▸ **What to produce**
Count every line below that contains "press", then state the total with no other output.
--- Dataset excerpt ---
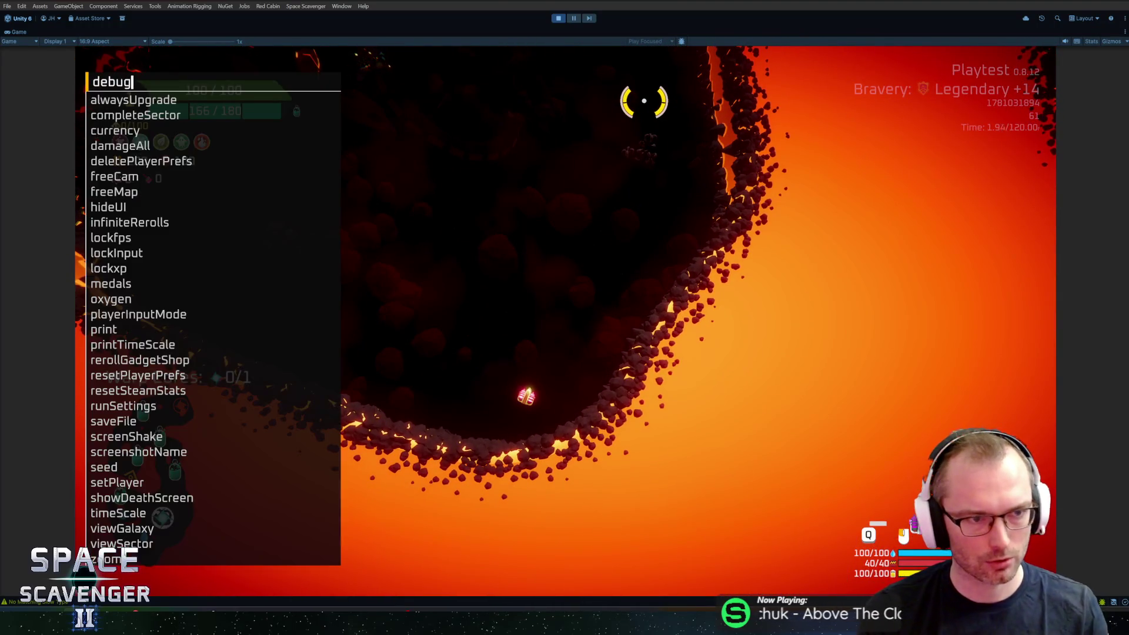
pyautogui.write('freeca')
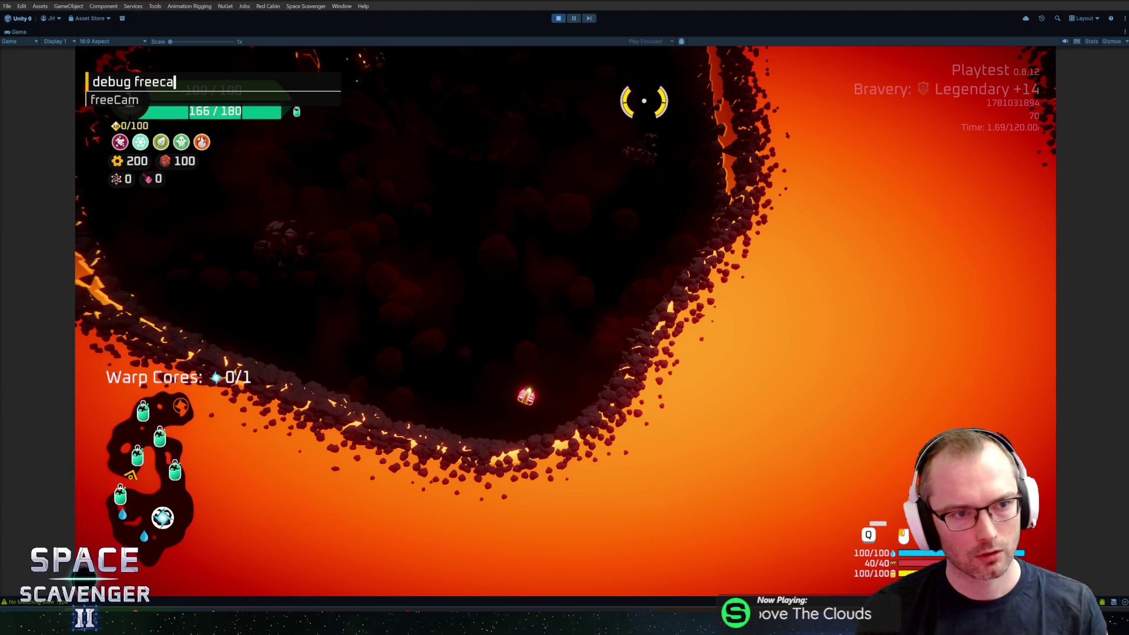
pyautogui.press('Tab')
pyautogui.write('1')
pyautogui.press('Return')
---
▸ **Task solution**
2